One of the best things that I ran across was this chart. It originally came from this blog if you want more information about it. This chart breaks down the amount of total awake time in between naps for babies, based on their age.
First Guideline for Awake time for babies
Newborn 50-60 mins
1 month 60 mins-hour and 15
2 months 1 hour and 15 - 20 mins
3 months 1 hour and 20 - 30 mins
4 months 1 hour and 45 - 2 hours
5 months 2 hours - 2.25 hours
Late 5 months/early 6 months 2.25-2.5 hours
6.5 - 7 months 2.75-3 hours. Some are getting more.
8 - 10 months 3 - 4 hours. Some are getting more.
11 - 12 months 3.5 -4.5 hours.
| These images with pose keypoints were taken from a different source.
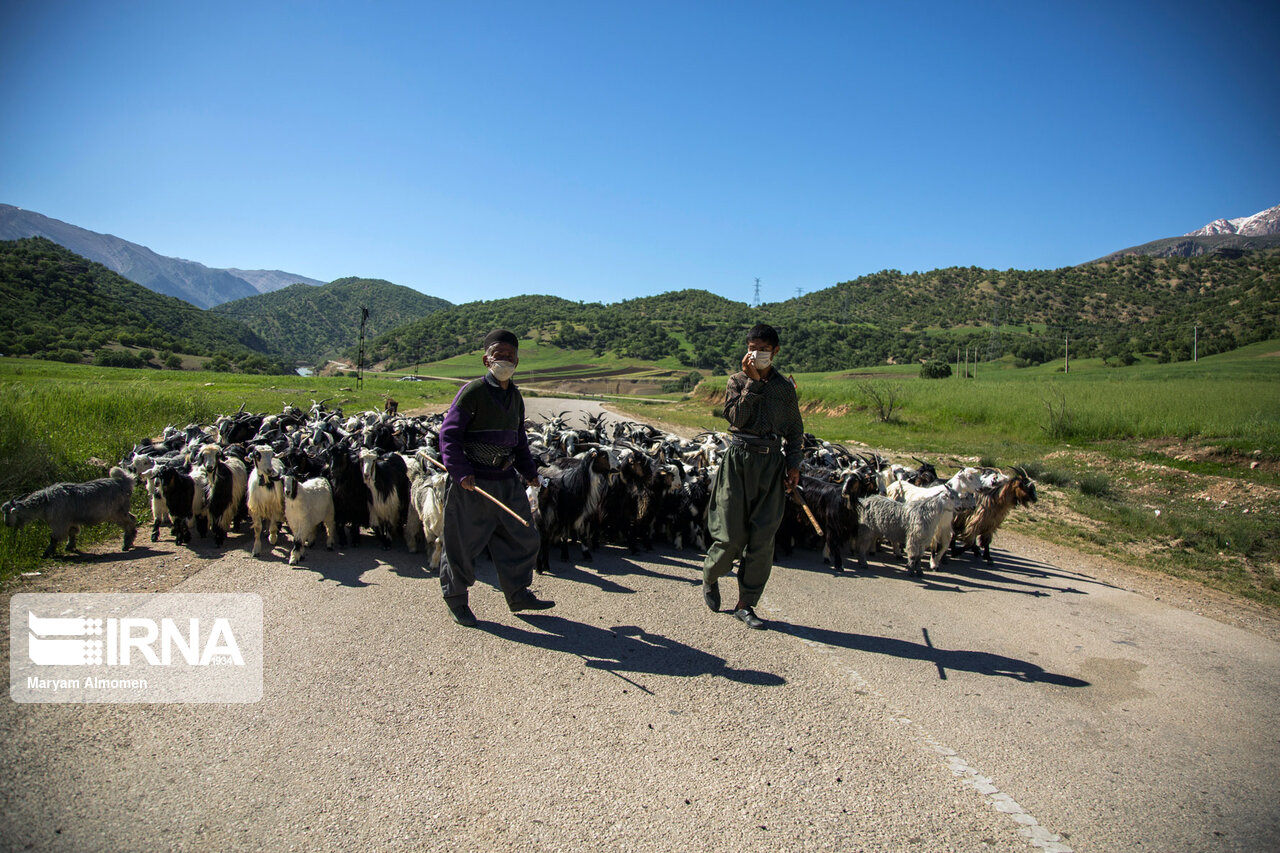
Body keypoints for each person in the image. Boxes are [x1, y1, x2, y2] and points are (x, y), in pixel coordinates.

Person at [438, 329, 554, 627]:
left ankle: (517, 593)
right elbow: (449, 436)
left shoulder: (515, 396)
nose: (504, 360)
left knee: (524, 537)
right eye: (498, 355)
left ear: (517, 360)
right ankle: (456, 600)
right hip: (473, 483)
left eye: (510, 356)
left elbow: (519, 441)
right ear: (485, 359)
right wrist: (461, 472)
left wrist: (530, 473)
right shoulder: (473, 392)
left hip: (506, 480)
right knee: (460, 543)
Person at [701, 323, 804, 630]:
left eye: (762, 349)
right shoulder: (737, 381)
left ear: (775, 351)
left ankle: (746, 604)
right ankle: (710, 573)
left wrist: (794, 464)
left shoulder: (785, 389)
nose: (755, 354)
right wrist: (754, 384)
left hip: (771, 465)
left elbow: (795, 431)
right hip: (739, 461)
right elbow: (737, 418)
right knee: (731, 536)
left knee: (762, 540)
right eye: (751, 348)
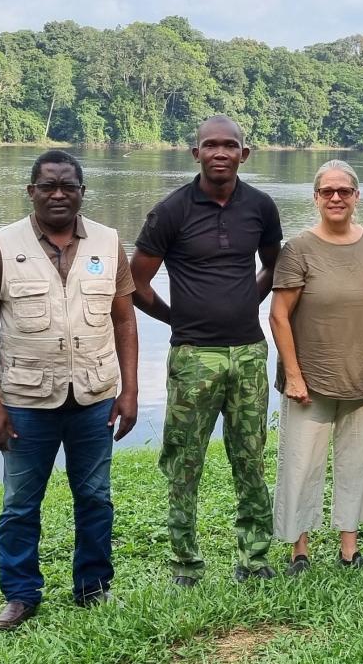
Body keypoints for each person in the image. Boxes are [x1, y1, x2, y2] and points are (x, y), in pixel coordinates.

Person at [0, 150, 139, 631]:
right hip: (25, 402)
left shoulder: (108, 242)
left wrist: (129, 390)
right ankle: (20, 595)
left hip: (94, 397)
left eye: (68, 186)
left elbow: (125, 321)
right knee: (20, 504)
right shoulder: (1, 246)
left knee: (95, 497)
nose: (58, 194)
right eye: (48, 186)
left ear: (83, 192)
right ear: (32, 191)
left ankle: (93, 588)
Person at [131, 115, 283, 586]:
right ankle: (185, 563)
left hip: (249, 352)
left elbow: (273, 266)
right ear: (195, 152)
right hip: (194, 355)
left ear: (244, 153)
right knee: (184, 460)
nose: (221, 153)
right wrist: (176, 319)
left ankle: (254, 559)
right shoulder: (170, 211)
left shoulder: (261, 207)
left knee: (251, 457)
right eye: (211, 145)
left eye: (230, 145)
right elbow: (136, 283)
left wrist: (245, 303)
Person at [269, 159, 363, 575]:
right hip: (312, 381)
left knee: (356, 464)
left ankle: (349, 550)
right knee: (301, 465)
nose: (336, 198)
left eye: (344, 191)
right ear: (316, 198)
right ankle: (299, 551)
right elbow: (278, 315)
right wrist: (293, 375)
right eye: (328, 191)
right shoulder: (299, 249)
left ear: (357, 196)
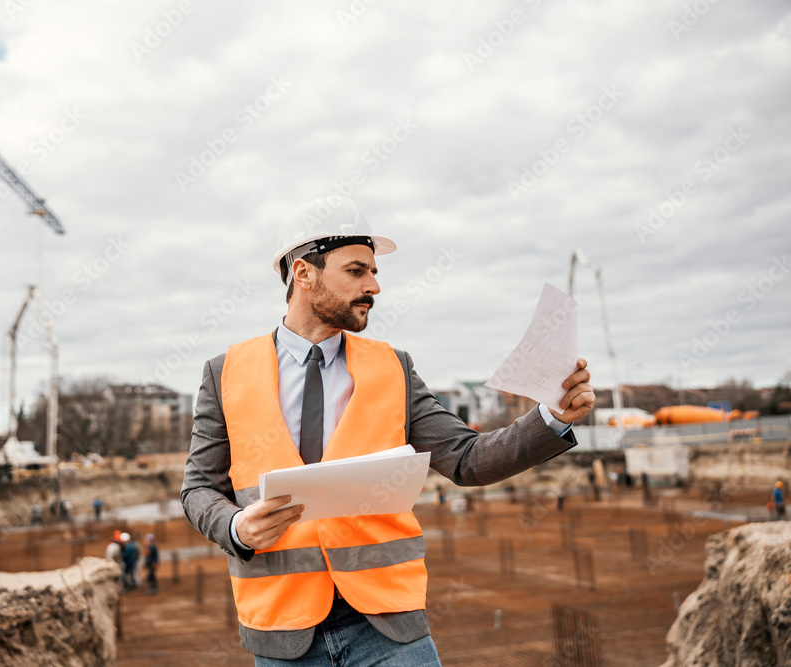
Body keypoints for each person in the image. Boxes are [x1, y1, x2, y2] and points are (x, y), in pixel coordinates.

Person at [180, 196, 595, 664]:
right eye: (357, 271)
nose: (374, 286)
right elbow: (198, 489)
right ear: (303, 273)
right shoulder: (225, 373)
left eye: (374, 273)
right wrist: (235, 526)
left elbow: (467, 458)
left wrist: (552, 417)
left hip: (388, 626)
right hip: (283, 631)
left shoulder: (393, 368)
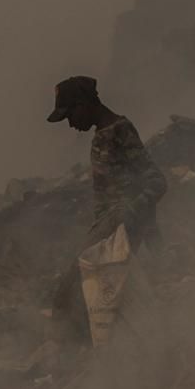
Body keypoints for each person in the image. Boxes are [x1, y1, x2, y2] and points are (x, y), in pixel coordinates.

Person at [46, 75, 166, 346]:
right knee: (92, 297)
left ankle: (72, 360)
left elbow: (156, 181)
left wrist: (128, 216)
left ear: (84, 103)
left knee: (71, 294)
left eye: (70, 115)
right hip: (107, 228)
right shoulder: (102, 135)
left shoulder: (119, 130)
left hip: (118, 231)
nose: (71, 123)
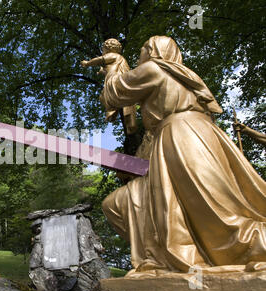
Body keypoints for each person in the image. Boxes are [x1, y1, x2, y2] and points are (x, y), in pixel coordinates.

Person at [100, 35, 266, 278]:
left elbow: (114, 93)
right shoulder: (187, 77)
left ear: (152, 50)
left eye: (142, 51)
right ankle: (174, 256)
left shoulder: (154, 68)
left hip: (180, 137)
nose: (139, 58)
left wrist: (113, 66)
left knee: (213, 212)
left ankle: (253, 247)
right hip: (206, 135)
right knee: (210, 204)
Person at [81, 38, 137, 134]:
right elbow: (110, 69)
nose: (103, 52)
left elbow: (100, 60)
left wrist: (87, 63)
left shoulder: (113, 55)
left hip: (114, 80)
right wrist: (102, 72)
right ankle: (128, 120)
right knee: (122, 99)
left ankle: (111, 110)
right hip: (122, 80)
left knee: (103, 96)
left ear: (108, 48)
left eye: (103, 49)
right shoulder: (121, 59)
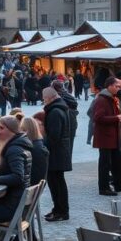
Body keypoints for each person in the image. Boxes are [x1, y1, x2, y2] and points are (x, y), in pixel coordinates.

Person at [92, 76, 121, 196]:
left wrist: (119, 117)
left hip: (114, 137)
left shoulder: (112, 98)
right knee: (105, 163)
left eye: (119, 86)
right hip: (105, 138)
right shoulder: (102, 100)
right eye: (116, 86)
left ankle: (119, 184)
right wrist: (116, 118)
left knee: (118, 161)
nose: (118, 88)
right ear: (109, 86)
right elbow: (98, 118)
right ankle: (104, 188)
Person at [42, 86, 73, 221]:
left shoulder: (55, 111)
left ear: (50, 98)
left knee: (56, 183)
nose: (43, 102)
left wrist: (43, 146)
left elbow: (54, 136)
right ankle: (58, 209)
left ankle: (61, 212)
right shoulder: (59, 108)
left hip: (56, 154)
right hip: (59, 152)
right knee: (57, 182)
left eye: (44, 99)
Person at [21, 117, 48, 185]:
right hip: (36, 186)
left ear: (26, 131)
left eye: (22, 130)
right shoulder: (39, 144)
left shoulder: (31, 148)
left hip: (29, 186)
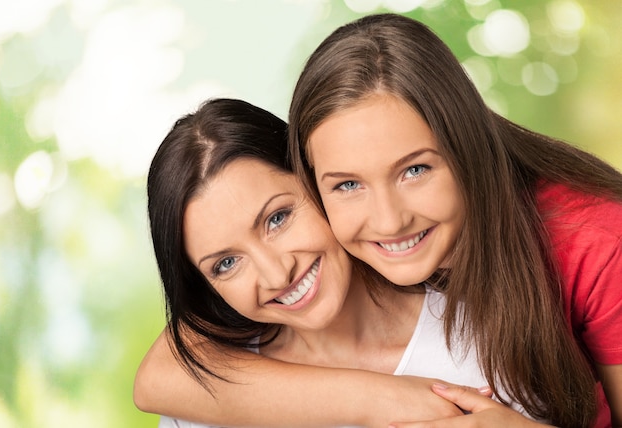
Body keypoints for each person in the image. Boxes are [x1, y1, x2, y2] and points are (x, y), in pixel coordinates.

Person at [136, 13, 622, 428]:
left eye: (278, 218)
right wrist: (385, 397)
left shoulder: (567, 261)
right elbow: (160, 373)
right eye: (348, 184)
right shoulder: (209, 377)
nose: (388, 221)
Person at [141, 97, 527, 428]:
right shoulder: (201, 399)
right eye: (225, 263)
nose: (277, 275)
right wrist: (380, 399)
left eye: (278, 219)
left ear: (319, 180)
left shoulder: (487, 340)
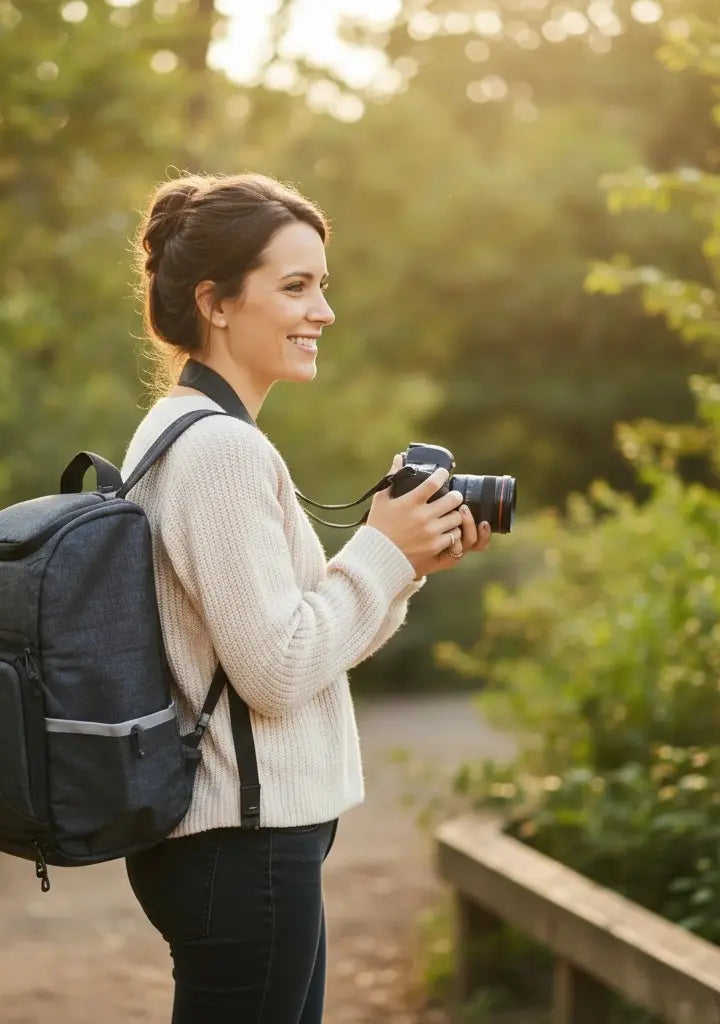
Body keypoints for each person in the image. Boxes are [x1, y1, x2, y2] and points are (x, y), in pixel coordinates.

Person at [118, 172, 492, 1024]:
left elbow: (291, 637)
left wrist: (402, 566)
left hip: (233, 845)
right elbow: (279, 672)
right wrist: (378, 552)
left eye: (322, 284)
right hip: (243, 847)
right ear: (215, 303)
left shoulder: (189, 432)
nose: (323, 311)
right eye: (295, 287)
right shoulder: (221, 453)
Some are getting more if moved early to 1 nap
Second Guideline for Awake time for babies
0-4 weeks: 30-45 minutes
4-6 weeks: 40-60 minutes
6-8 weeks: 40-70 minutes
8-12 weeks: 50-80 minutes
3-4 months: 60-90 minutes
4-5 months: 1 hr to 1.5 hrs
5-6 months: 1.5 hours
6-9 months: 2 hours, give or take 15 minutes
When I first ran across this chart, Anna was 2 months old. And we were averaging THREE HOURS in between naps. No wonder she was massively exhausted by the end of the day!! I started really watching the clock, and really watching Anna for signs of being tired (rubbing her eyes, burying her head in my shoulder, yawning), and sure enough...she lined up almost exactly with this chart. After a few cycles, I started putting her down earlier and earlier until she was fully asleep by the end of the recommended time. And what a difference it made!!
Hopefully this might help some other new mommies reach this conclusion a lot faster than it took us, if anyone is running into the same problems we did!